» AIM OF THE EXERCISE
Rewrite the lines below, changing every "value" to "amount" and keeping everything else the same. Leave the pictures out.
====
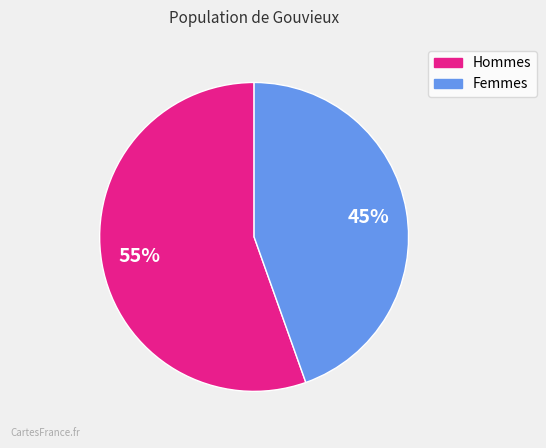

Count the number of slices in the pie.

2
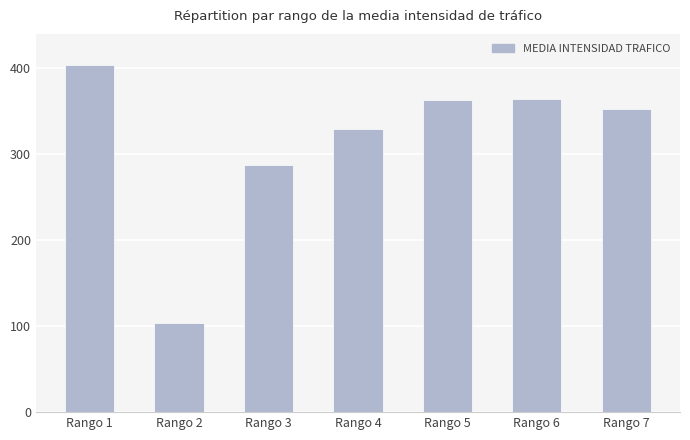

What is the ratio of the value at Rango 1 to the value at Rango 6?

1.1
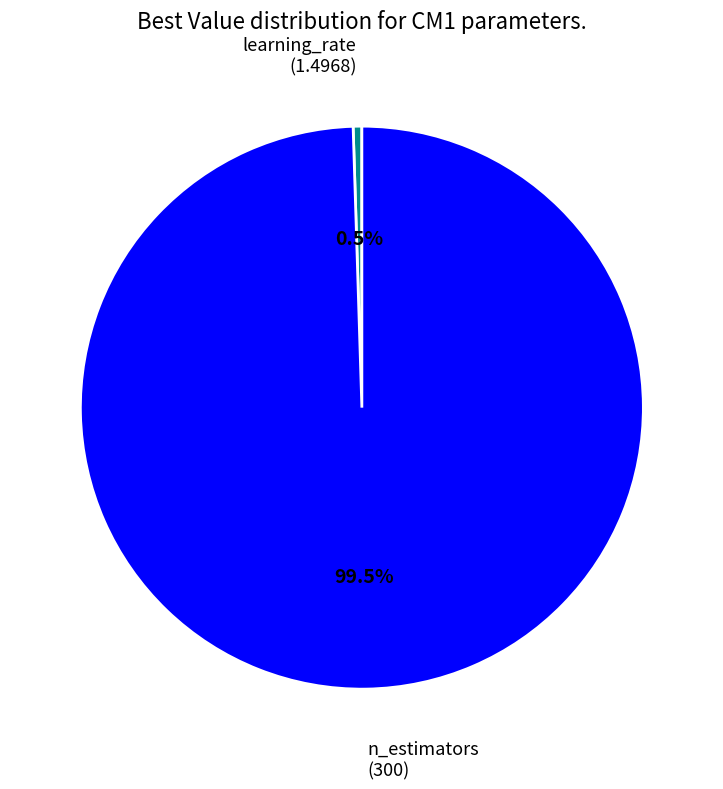

Which category accounts for the majority?

n_estimators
====
» TASK RESULT
Count the number of slices in the pie.

2

What is the ratio of the amount at Rango 1 to the amount at Rango 6?

1.1

Which category accounts for the majority?

n_estimators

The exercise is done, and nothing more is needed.